Der Totengräber am Endlager

Vor BIs und Betriebsrat erklärt Trittin, wie er das Endlager Gorleben überflüssig machen will: mit einer Kommission, in der auch Gorleben-Gegner sitzen  ■ Aus Dannenberg Jürgen Voges

„Unser Vertrauen in die Politik liegt tief im Salzstock Gorleben begraben“, sagte Mittwoch abend die Vorsitzende der Bürgerinitiative Lüchow-Dannenberg, Susanne Kamien. Schließlich sei die 22jährige Geschichte des Gorleben-Widerstands auch eine der gebrochenen Politikerversprechen. Auch von Bundesumweltminister Trittin wollten sich die AKW-Gegner nicht mit Absichtserklärungen abspeisen lassen. Beim Endlager Gorleben etwa soll Trittin den Antrag auf eine Verlängerung der Genehmigung für die „Erkundung“ des Endlagers zurückziehen, die Ende des Jahres ausläuft. Die Verlängerung hatte noch die alte Bundesregierung beantragt.
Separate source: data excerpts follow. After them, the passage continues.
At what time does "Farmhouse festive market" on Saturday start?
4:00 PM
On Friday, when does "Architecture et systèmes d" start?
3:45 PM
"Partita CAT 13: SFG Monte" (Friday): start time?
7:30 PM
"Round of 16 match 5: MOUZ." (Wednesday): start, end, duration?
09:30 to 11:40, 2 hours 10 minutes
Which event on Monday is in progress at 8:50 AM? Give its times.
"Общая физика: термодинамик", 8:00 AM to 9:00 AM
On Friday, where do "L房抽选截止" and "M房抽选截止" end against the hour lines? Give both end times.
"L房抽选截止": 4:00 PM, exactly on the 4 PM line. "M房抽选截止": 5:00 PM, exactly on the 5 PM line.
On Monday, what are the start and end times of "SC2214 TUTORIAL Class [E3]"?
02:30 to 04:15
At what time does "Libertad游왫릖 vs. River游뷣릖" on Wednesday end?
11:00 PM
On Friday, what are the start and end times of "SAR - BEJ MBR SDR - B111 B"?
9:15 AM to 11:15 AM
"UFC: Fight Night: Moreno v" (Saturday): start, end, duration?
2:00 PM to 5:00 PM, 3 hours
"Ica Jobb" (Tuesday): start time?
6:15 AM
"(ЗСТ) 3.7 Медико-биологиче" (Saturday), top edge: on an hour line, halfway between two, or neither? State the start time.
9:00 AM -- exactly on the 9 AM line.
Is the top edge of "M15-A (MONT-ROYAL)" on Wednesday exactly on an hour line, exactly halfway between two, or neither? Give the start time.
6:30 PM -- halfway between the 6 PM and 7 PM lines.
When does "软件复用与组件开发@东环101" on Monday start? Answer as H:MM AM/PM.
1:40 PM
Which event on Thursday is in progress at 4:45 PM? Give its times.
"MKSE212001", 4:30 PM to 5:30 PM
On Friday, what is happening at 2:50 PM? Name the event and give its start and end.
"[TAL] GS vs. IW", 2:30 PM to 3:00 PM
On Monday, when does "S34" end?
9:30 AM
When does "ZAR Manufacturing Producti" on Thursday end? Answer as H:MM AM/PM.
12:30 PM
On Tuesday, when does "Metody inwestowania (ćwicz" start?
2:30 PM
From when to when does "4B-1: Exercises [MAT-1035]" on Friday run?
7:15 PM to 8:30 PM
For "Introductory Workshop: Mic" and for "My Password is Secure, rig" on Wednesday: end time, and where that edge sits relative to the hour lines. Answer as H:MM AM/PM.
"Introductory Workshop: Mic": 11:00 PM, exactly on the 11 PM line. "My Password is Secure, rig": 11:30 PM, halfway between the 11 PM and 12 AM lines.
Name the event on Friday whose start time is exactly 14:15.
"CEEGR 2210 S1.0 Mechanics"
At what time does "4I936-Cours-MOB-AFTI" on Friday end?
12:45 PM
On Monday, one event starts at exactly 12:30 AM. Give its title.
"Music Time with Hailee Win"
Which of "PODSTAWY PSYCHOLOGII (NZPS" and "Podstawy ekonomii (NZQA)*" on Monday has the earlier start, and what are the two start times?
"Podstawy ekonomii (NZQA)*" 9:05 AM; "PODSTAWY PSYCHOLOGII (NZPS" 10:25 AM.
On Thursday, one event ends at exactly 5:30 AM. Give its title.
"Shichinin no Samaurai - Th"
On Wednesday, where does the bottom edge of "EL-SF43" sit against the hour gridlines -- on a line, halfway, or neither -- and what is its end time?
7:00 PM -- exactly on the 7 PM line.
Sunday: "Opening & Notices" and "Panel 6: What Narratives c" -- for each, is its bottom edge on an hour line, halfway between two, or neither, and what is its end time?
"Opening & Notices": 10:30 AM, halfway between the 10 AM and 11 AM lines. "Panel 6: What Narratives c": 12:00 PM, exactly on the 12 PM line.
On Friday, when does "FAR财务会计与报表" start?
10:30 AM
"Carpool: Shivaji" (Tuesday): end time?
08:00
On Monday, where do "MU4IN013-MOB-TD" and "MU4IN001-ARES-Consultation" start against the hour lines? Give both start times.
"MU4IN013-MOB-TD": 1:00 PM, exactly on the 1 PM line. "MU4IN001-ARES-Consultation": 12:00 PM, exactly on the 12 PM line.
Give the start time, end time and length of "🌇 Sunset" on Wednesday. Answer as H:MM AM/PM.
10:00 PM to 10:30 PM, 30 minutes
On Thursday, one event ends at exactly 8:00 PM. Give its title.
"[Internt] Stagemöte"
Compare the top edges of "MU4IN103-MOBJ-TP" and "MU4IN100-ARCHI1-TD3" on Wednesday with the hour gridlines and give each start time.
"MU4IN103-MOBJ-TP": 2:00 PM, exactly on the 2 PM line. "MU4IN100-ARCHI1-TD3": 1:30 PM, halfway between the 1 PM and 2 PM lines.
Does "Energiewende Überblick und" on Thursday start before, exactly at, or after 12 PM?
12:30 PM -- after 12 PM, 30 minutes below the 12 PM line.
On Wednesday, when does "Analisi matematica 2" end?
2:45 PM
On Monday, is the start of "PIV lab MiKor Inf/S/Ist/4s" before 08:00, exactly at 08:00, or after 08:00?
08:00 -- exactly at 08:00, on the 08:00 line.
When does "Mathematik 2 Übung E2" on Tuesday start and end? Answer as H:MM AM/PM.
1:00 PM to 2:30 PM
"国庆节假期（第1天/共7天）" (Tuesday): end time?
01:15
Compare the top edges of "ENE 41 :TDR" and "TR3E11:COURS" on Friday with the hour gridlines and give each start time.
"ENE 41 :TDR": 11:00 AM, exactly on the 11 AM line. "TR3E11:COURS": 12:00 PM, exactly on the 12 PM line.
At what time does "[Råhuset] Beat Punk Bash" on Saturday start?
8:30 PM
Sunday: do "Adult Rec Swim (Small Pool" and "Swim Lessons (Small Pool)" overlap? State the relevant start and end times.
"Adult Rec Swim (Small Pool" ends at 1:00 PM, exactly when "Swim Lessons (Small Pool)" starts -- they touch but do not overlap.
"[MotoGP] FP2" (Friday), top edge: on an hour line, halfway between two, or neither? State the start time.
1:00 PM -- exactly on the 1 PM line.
Trittin sagte am Mittwoch abend die Rücknahme dieses Antrages zu – allerdings mit Vorbehalten: „Wir wollen die Erkundung des Salzstocks vor Ende 1999 beenden. Die Planung dafür liegt vor“, versicherte der Bundesumweltminister. Allerdings müsse die Erkundung ohne Regreßforderungen derjenigen beendet werden, die sie bisher vorfinanziert hätten, der AKW-Betreiber also. Das müsse „noch etwa bis Ostern“ geprüft werden.

Dem Betriebsrat der Gesellschaft zum Endlagerbau, der ihn als „Totengräber unserer Arbeitsplätze“ bezeichnete, erklärte Trittin gestern auf seiner Tour durch die Gemeinde, daß von den „295 im Projekt Gorleben bisher Beschäftigten nach der Unterbrechung der Erkundung noch 80 weiter benötigt werden“. Diese sollen dann dafür sorgen, daß das Endlagerbergwerk nicht verfällt, solange Gorleben bei der Suche nach einem künftigen Endlagerstandort noch mit im Spiel ist.

Kriterien für dieses eine Endlager, das Rot-Grün plant, sollen auf einem „Endlagerkongreß“ erörtert und anschließend von einem 12köpfigen Expertengremium erarbeitet werden. Dessen Besetzung gab Trittin gestern bekannt. In dem Gremium werden neben offiziellen Institutionen, wie etwa aus dem Bundesamt für Strahlenschutz, dem Forschungszentrum Karlsruhe oder der Bundesanstalt für Geowissenschaften und Rohstoffe, auch die Geologen vertreten sein, die sich wie etwa Detlef Appel oder Klaus Duphorn in der Vergangenheit als scharfe Kritiker des Endlagers Gorleben einen Namen gemacht haben, darunter auch die Gruppe Ökologie aus Hannover.

So besteht die Hoffnung, daß Gorleben aus der Reihe der möglichen Endlagerstandorte im Zuge der Kriteriensuche endgültig ausscheidet. Zwei Jahre peilt Trittin als Dauer für den Prozeß an, doch auch ihm ist klar, daß die endgültige Entscheidung über Gorleben sich sehr viel länger hinziehen kann – länger vielleicht als ein Regierungswechsel in Bonn. Die CDU könnte das Endlager sehr schnell wiederaufleben lassen.

Drängen will Trittin auch weiter auf ein schnelles Ende der Wiederaufarbeitung von bundesdeutschem Atommüll in England und Frankreich. „Selbst volle Lagerbecken in den AKWs werden noch nicht automatisch weitere Genehmigungen für Transporte ins Ausland nach sich ziehen“, kündigte der Bundesumweltminister an. Bei jeder Transportgenehmigung werde die schadlose Verwertung der Brennelemente durch die Wiederaufarbeitung entsprechend dem Atomrecht nachzuweisen sein, kündigte Trittin an. Eine bloße Zwischenlagerung im Ausland oder eine Wiederaufarbeitung, die nur zur Vermehrung von nichtverwertbaren Produkten führt, entspricht dem geltenden Atomrecht in Trittins Augen nicht.